Interview with Buzz Magazine
I was recently contacted by a guy who is creating a new student magazine called ‘Buzz’ who required an interview with a cartoonist. I thought I’d share it…
Q1) Tell us something about yourself ?
I’m Jamie Sale, 24, and I’m a professional freelance cartoonist from Essex. I’ve been drawing cartoons since the age of
toddler and turned pro in 2006 when I uploaded my first site and made my first pennies.
Q2) Why did you choose Cartoon Artist as a career ?
It was the only thing I did from a young age that impressed people and made them laugh. Plus I’ve always enjoyed drawing cartoons. I think it’s such a bonus to have a job that you enjoy and don’t dread going to in the mornings.
Q3) What skills should a Cartoon Artist possess?
Most people would probably think; drawing skills. However, I don’t think that’s entirely necessary. I don’t think you need to be able to draw cartoons that well to be successful as a cartoonist. Some of the best cartoons/ comics are drawn very simply (Charlie Brown) but the writing in is brilliant. Chares Shultz who created Charlie Brown is a great example of this. I think it’s important for a cartoonist to have a great arsenal of gags and one-liners and ideas they can put across in the form of a simple cartoon.
On the other hand, I don’t possess these fabulous writing skills so much more emphasis is based on the quality of my drawings. So I guess it depends what kind of cartoonist you wish to be.
Q4) What are the inspirations for your Cartoon ?
Well, I grew up watching Looney Tunes, The Simpsons and all sorts. Google ‘cartoons from the 90’s’ and you will find most of what I watched as a kid there. Mostly, I copied the Simpsons, and I think that is the most noticeable in my work than any other influences.
Q5) What kind of training is required to become a Cartoon Artist ?
No training, just practice.
Q6) How many hours of practice is needed everyday ?
I don’t think you need to specify an amount of time. I think it should be done as and when you want to.
Q7) What is the relevance of Cartoon in this day and age ?
I think cartoons still have a huge relevance today. Possibly more than they did 50 years ago.
Ultimately, children love cartoons. So it will always have an audience from them. And the 31st most highest rated film of all time (as rated by IMDB users at the time of writing (most of whom are adults)) is Toy Story 3, which is closely followed by WALL-E at number 48. There are many more in the top 250. Disney Pixar and Dreamworks films are always massive hits at the box office.
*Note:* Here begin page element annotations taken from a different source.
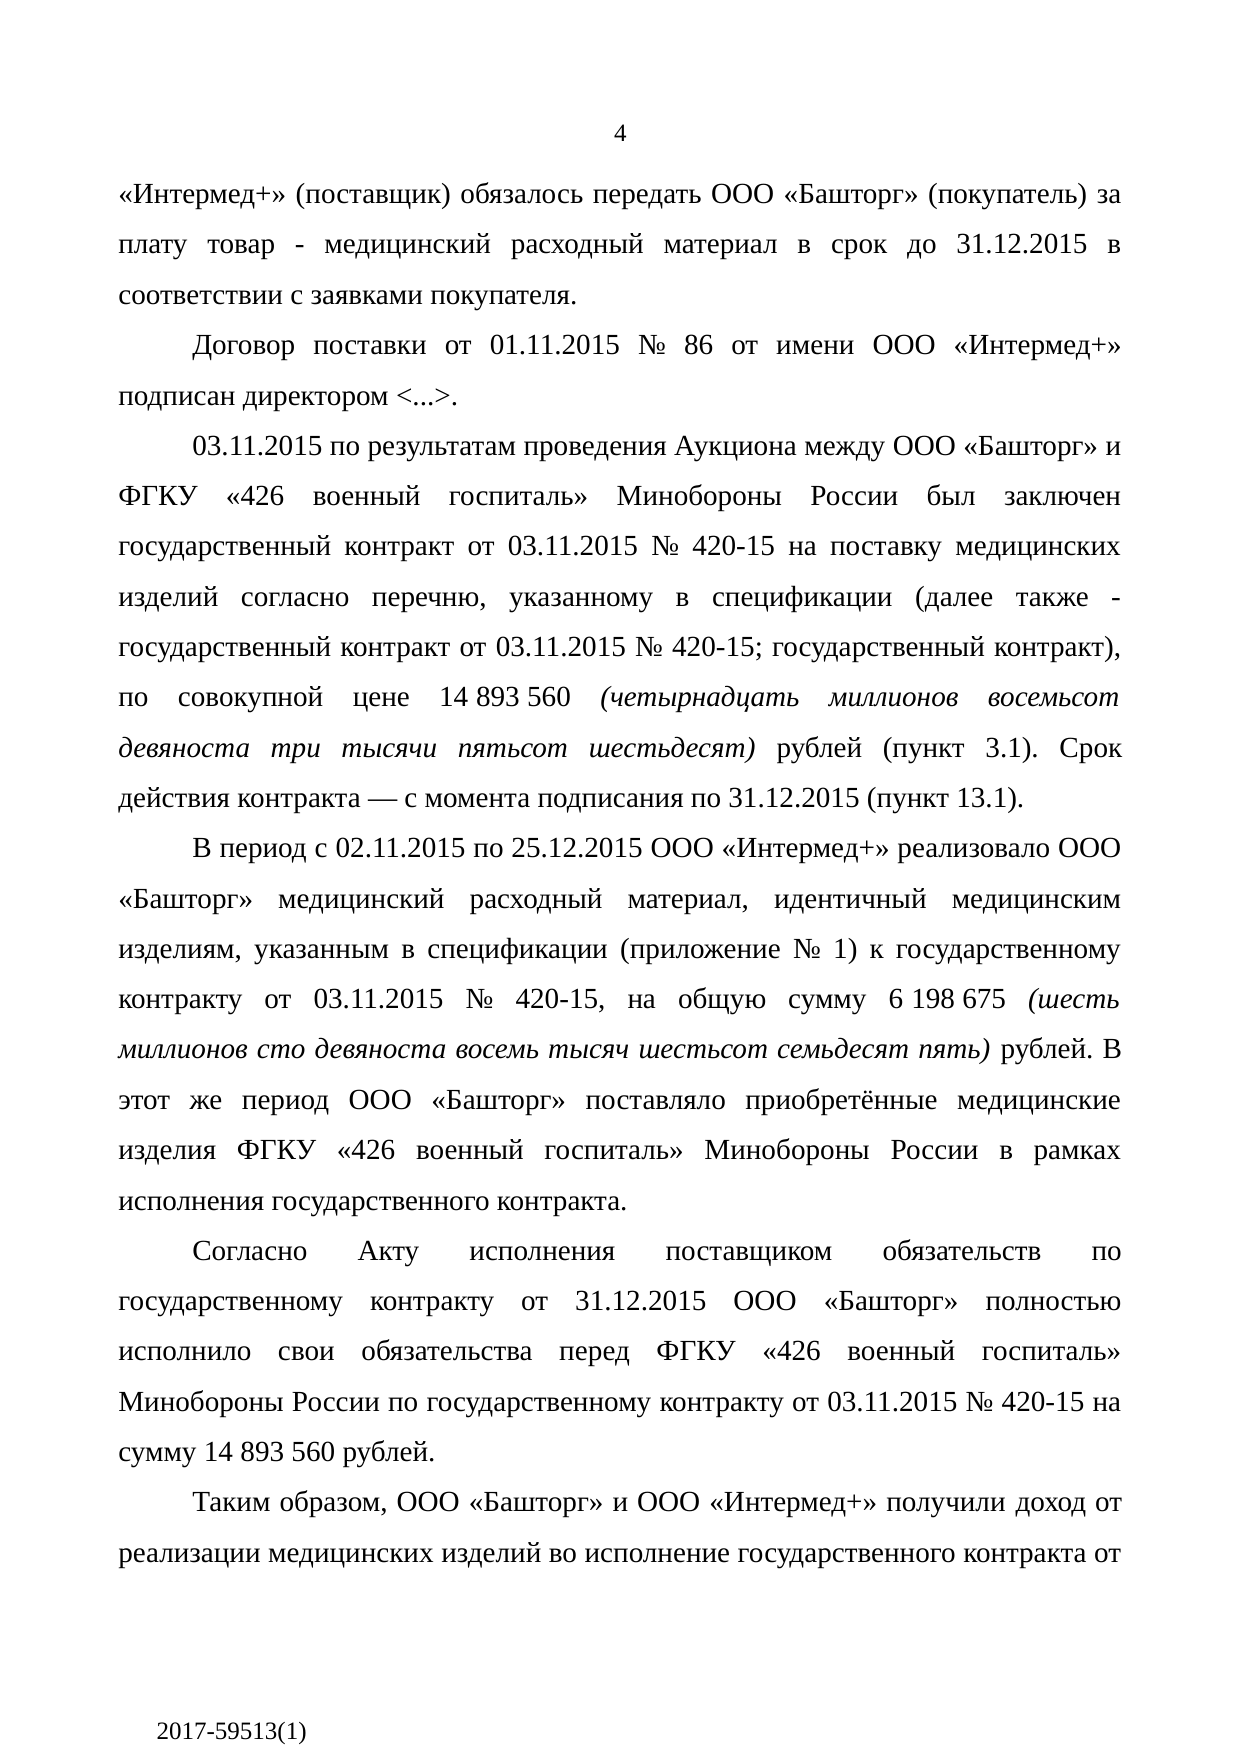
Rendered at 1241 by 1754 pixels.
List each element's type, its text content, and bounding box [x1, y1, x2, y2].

text Договор поставки от 01.11.2015 № 86 от имени ООО «Интермед+» подписан директором <...>. [118, 327, 1122, 411]
text 03.11.2015 по результатам проведения Аукциона между ООО «Башторг» и ФГКУ «426 военный госпиталь» Минобороны России был заключен государственный контракт от 03.11.2015 № 420-15 на поставку медицинских изделий согласно перечню, указанному в спецификации (далее также - государственный контракт от 03.11.2015 № 420-15; государственный контракт), по совокупной цене 14 893 560 (четырнадцать миллионов восемьсот девяноста три тысячи пятьсот шестьдесят) рублей (пункт 3.1). Срок действия контракта — с момента подписания по 31.12.2015 (пункт 13.1). [118, 428, 1122, 814]
text Таким образом, ООО «Башторг» и ООО «Интермед+» получили доход от реализации медицинских изделий во исполнение государственного контракта от [118, 1484, 1122, 1568]
text Согласно Акту исполнения поставщиком обязательств по государственному контракту от 31.12.2015 ООО «Башторг» полностью исполнило свои обязательства перед ФГКУ «426 военный госпиталь» Минобороны России по государственному контракту от 03.11.2015 № 420-15 на сумму 14 893 560 рублей. [118, 1233, 1122, 1468]
text В период с 02.11.2015 по 25.12.2015 ООО «Интермед+» реализовало ООО «Башторг» медицинский расходный материал, идентичный медицинским изделиям, указанным в спецификации (приложение № 1) к государственному контракту от 03.11.2015 № 420-15, на общую сумму 6 198 675 (шесть миллионов сто девяноста восемь тысяч шестьсот семьдесят пять) рублей. В этот же период ООО «Башторг» поставляло приобретённые медицинские изделия ФГКУ «426 военный госпиталь» Минобороны России в рамках исполнения государственного контракта. [118, 830, 1122, 1216]
text «Интермед+» (поставщик) обязалось передать ООО «Башторг» (покупатель) за плату товар - медицинский расходный материал в срок до 31.12.2015 в соответствии с заявками покупателя. [118, 176, 1122, 311]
Unfortunately, we’ve also seen negative impact that cartoons can have. Such as the impact of those cartoons printed in the Danish newspaper ‘Jyllands-Posten’, when they printed several cartoons that offended Muslims all over the world. One of the cartoons depicted Allah with a bomb in his turban. Lives were lost because of these cartoons and it was described as Denmark’s worst crisis since World War II. The Muslim world will have hostilities towards Denmark for some time yet. All because of simple little cartoons.
Q8) What job opportunities are there for a Cartoon Artist ?
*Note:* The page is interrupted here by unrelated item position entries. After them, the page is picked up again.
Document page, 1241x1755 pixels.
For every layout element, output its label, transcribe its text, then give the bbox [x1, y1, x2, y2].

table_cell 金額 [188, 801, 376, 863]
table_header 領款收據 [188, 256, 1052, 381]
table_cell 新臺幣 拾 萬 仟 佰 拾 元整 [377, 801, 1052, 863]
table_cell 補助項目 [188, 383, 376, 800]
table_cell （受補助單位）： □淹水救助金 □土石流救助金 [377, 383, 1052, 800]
That’s a tough one. There are plenty. But there are also plenty of cartoonists out there who want the work. It’s a very competitive market.
Q9) How is Cartoon art different from other art forms ?
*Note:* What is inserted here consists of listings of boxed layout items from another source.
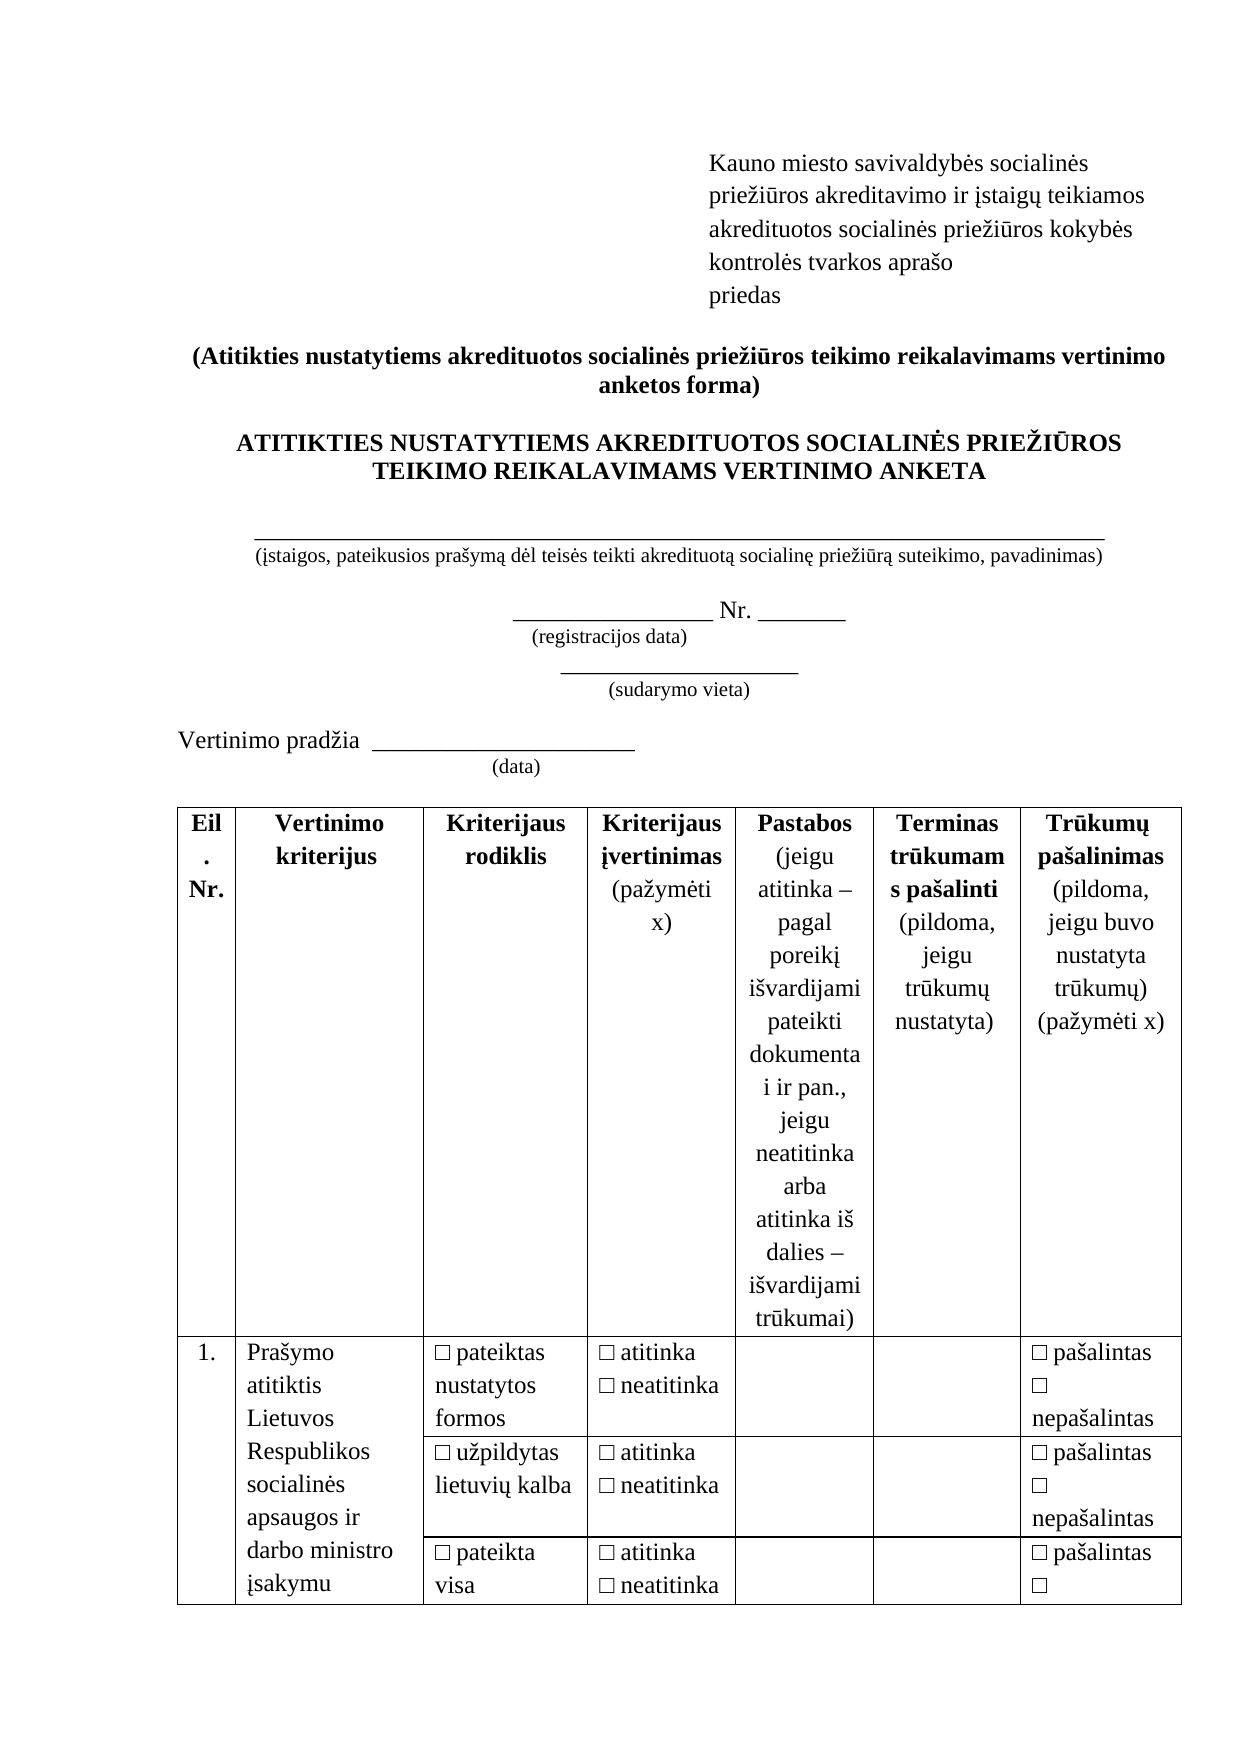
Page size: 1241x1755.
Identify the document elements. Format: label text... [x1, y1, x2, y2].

text Kauno miesto savivaldybės socialinės priežiūros akreditavimo ir įstaigų teikiamos akredituotos socialinės priežiūros kokybės kontrolės tvarkos aprašo [709, 148, 1181, 275]
table_cell 1. [178, 1337, 235, 1603]
table_cell □ atitinka □ neatitinka [588, 1538, 735, 1603]
table_cell [874, 1437, 1020, 1536]
text priedas [709, 280, 1181, 308]
text (sudarymo vieta) [177, 677, 1181, 701]
table_header Eil. Nr. [178, 808, 235, 1336]
table_header Kriterijaus įvertinimas (pažymėti x) [588, 808, 735, 1336]
text (Atitikties nustatytiems akredituotos socialinės priežiūros teikimo reikalavimams vertinimo anketos forma) [177, 341, 1181, 399]
text (registracijos data) [447, 624, 1181, 648]
text (įstaigos, pateikusios prašymą dėl teisės teikti akredituotą socialinę priežiūrą suteikimo, pavadinimas) [177, 543, 1181, 567]
table_cell □ pateiktas nustatytos formos [424, 1337, 587, 1436]
table_cell □ atitinka □ neatitinka [588, 1337, 735, 1436]
text ____________________________________________________________________ [177, 514, 1181, 543]
table_cell Prašymo atitiktis Lietuvos Respublikos socialinės apsaugos ir darbo ministro įsakymu [236, 1337, 423, 1603]
table_header Trūkumų pašalinimas (pildoma, jeigu buvo nustatyta trūkumų) (pažymėti x) [1021, 808, 1181, 1336]
table_cell [874, 1538, 1020, 1603]
table_cell □ pateikta visa [424, 1538, 587, 1603]
table_cell □ pašalintas □ [1021, 1538, 1181, 1603]
table_header Vertinimo kriterijus [236, 808, 423, 1336]
table_header Pastabos (jeigu atitinka – pagal poreikį išvardijami pateikti dokumentai ir pan., jeigu neatitinka arba atitinka iš dalies – išvardijami trūkumai) [736, 808, 873, 1336]
table_cell □ užpildytas lietuvių kalba [424, 1437, 587, 1536]
text ________________ Nr. _______ [177, 596, 1181, 624]
table_header Kriterijaus rodiklis [424, 808, 587, 1336]
table_cell [736, 1337, 873, 1436]
text Vertinimo pradžia _____________________ [177, 725, 1181, 754]
text ATITIKTIES NUSTATYTIEMS AKREDITUOTOS SOCIALINĖS PRIEŽIŪROS TEIKIMO REIKALAVIMAMS VERTINIMO ANKETA [177, 428, 1181, 485]
table_cell □ atitinka □ neatitinka [588, 1437, 735, 1536]
text (data) [177, 754, 1181, 778]
table_header Terminas trūkumams pašalinti (pildoma, jeigu trūkumų nustatyta) [874, 808, 1020, 1336]
table_cell [736, 1437, 873, 1536]
table_cell □ pašalintas □ nepašalintas [1021, 1337, 1181, 1436]
text ___________________ [177, 648, 1181, 677]
table_cell [736, 1538, 873, 1603]
table_cell □ pašalintas □ nepašalintas [1021, 1437, 1181, 1536]
table_cell [874, 1337, 1020, 1436]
For me, you can convey a message much easier with cartoons than with most other forms of art. This probably due to speech bubbles and such. But a cartoon is defined as a humorous or funny drawing, whereas, there isn’t usually too much humor in art.
Q10) What do you do when you are not working ?
I do work a hell of a lot, so I guess unwinding would be the answer to that one. Well I quite like to play sports such as football (or soccer depending on your nationality) and watch football (keen Arsenal supporter here) I like to go on holiday as much as I can with my wife Clare but I need to work even more for that to be possible.
Q11) What is your message for young Cartoonists ?
Funnily enough, I’m writing a book at the moment with a pre-title of ‘How To Draw Cartoons’ (Describes the book pretty well I think) It is aimed at helping youngsters who wish to draw cartoons and give them advice for the biz. I’ve included a couple of quotes from my book which I find most relevant…
“If you want to establish yourself in the world of cartoons, start small. When I say small, I mean set yourself up a basic portfolio online and advertise who you are and what you do. Even start up a Facebook page or campaign. Get people to follow you on Twitter, or better yet, start a blog cataloguing your work. Update them as much as you can.”
“One thing is for certain in this business. You will get rejected. No doubts. Trust me, it will happen at some stage. It happens to everyone. You can’t send off 20 portfolios to various companies and expect to hear back from all of them. In fact, you may not hear back from any of them. It’s just the way the cookie crumbles, I’m afraid. You have just got to keep putting yourself out there. It’s happened to me a lot. Just don’t give up!”